Briefly

Iraq

Mosul attack kills two Iraqi troops

Guerrillas attacked a joint U.S.-Iraqi convoy in Mosul on Wednesday, killing two Iraqi National Guardsmen only a day after a similar attack in the restive northern city left three Guardsmen dead.

U.S. forces detained six suspects in the Jan. 4 slaying of the Baghdad regional governor and six of his bodyguards, the military announced Wednesday. Two of those detained in the early morning raid Tuesday were directly involved in the attack, said Brig. Gen. Jeffery Hammond, assistant commander of the 1st Cavalry Division, which controls Baghdad.

On Wednesday, in the city of Baqouba, northeast of Baghdad, gunmen shot and killed Jawad Ibrahim, an assistant to the mayor, as he was fixing his car, police said.

France

EU constitution approved by Parliament

The European Parliament gave its overwhelming endorsement to the European Union’s first-ever constitution Wednesday and urged EU governments to quickly follow suit.

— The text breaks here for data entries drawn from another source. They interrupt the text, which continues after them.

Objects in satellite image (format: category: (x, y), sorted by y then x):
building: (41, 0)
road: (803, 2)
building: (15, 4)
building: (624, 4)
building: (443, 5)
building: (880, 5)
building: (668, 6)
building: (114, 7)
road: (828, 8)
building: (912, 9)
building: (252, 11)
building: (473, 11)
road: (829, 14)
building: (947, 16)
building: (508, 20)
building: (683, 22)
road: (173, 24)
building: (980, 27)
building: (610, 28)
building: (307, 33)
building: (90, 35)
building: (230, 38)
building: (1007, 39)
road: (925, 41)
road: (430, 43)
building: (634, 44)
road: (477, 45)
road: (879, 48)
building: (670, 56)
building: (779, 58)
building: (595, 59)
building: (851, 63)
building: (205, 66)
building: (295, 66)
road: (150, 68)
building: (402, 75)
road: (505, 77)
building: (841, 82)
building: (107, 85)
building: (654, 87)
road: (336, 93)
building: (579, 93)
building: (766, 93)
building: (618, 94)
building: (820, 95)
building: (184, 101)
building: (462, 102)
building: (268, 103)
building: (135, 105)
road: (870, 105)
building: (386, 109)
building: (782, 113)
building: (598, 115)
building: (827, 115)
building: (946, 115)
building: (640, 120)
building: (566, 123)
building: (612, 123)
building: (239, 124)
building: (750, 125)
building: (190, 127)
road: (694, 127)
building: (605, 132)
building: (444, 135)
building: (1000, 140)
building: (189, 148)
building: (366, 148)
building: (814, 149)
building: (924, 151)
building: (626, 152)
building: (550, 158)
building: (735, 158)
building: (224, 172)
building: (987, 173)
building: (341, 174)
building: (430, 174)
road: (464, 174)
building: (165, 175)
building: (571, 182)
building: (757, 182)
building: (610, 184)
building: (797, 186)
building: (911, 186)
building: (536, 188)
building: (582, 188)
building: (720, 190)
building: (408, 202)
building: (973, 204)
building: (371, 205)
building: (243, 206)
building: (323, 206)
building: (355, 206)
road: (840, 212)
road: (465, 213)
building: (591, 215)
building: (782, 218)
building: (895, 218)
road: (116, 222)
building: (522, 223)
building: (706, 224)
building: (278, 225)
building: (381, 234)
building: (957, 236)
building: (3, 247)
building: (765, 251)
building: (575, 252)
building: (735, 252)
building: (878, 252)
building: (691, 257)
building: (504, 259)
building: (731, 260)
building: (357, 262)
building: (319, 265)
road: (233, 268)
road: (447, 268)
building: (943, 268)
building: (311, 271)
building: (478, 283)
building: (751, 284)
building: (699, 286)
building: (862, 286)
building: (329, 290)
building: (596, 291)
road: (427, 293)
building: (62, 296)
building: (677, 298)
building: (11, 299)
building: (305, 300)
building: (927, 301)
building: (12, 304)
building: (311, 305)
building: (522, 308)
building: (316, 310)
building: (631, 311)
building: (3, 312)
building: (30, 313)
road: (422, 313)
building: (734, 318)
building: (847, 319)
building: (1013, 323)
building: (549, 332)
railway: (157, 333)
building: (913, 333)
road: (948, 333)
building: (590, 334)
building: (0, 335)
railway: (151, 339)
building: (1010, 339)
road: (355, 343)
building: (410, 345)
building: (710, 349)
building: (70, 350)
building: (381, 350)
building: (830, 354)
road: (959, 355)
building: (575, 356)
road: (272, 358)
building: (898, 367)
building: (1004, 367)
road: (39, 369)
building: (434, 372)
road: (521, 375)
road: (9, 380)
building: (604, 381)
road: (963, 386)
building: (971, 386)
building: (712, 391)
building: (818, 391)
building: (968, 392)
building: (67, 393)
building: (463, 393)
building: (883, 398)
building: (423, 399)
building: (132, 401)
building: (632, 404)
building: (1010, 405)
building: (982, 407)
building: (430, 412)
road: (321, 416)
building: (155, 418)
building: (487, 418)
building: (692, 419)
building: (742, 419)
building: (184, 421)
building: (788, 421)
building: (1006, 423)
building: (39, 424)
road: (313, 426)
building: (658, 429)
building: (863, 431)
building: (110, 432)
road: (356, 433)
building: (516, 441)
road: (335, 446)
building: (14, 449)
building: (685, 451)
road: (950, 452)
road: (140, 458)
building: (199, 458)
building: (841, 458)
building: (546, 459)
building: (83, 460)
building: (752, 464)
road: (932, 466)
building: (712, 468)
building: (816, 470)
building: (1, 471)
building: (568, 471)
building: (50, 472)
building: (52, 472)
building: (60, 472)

The EU assembly, meeting in Strasbourg, France, voted 500 to 137, with 40 abstentions, to ratify the new treaty, which is to take effect in 2007 if unanimously ratified across the 25-nation bloc.

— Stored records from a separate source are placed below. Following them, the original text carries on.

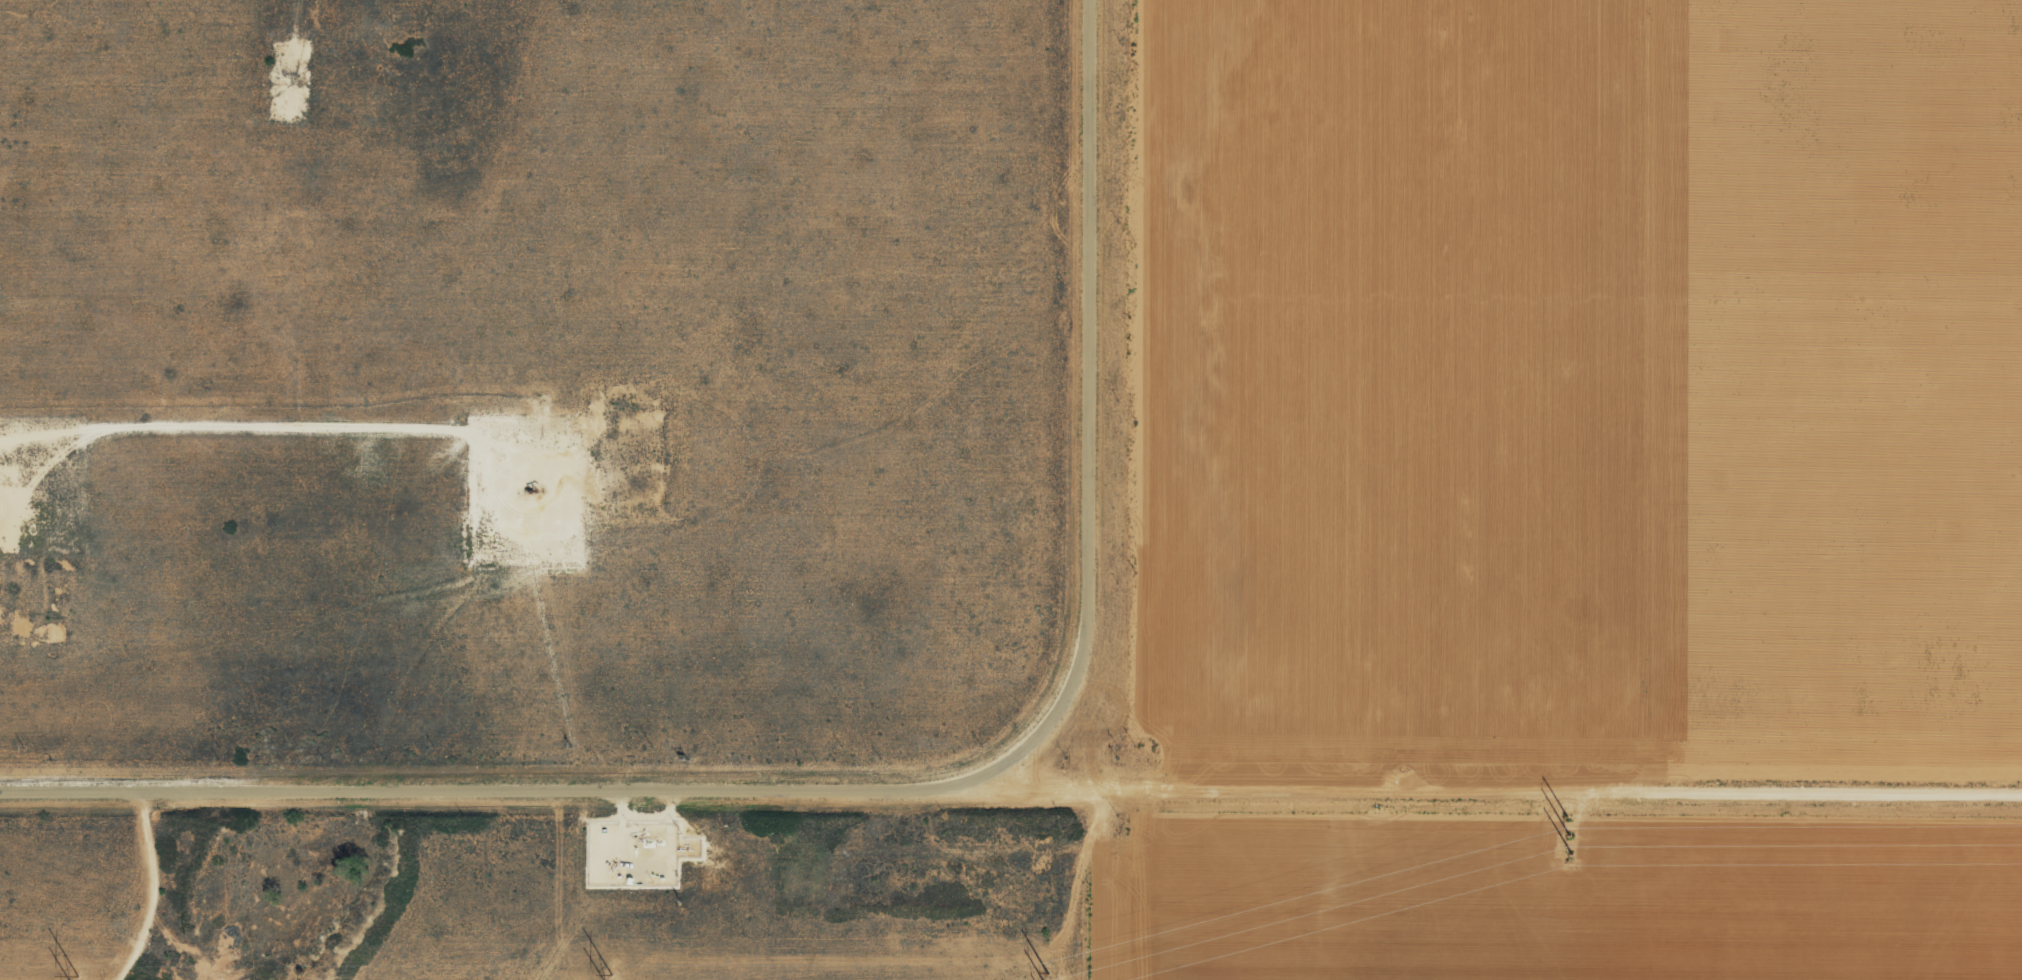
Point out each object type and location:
road: (1070, 399)
road: (1010, 769)
power tower: (1560, 829)
road: (148, 886)
power tower: (65, 967)
power tower: (604, 968)
power tower: (1038, 973)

The 732-member parliament called on EU governments to move quickly to sell the constitution, which faces opposition in several EU-skeptic countries.

The parliament called on EU governments to ensure “all possible efforts be deployed to inform European citizens clearly and objectively about the content of the constitution.”

Geneva

Polio cases increase sharply in 2004

The number of worldwide polio cases last year rose dramatically after a vaccine boycott in Nigeria spawned a resurgence of the disease across Africa, the World Health Organization said Wednesday.

The number of cases worldwide in 2004 reached 1,185, compared with 784 in 2003, the United Nations health agency said.

Most of the cases were in Africa, largely in Nigeria. Hard-line Islamic clerics in Nigeria’s northern Kano state led the immunization boycott, claiming the polio vaccine was part of a U.S.-led plot to render Nigeria’s Muslims infertile or infect them with AIDS.

The boycott triggered an outbreak across the continent, infecting children in formerly polio-free countries and hurting WHO-led attempts to eradicate the crippling disease by Dec. 31, 2005.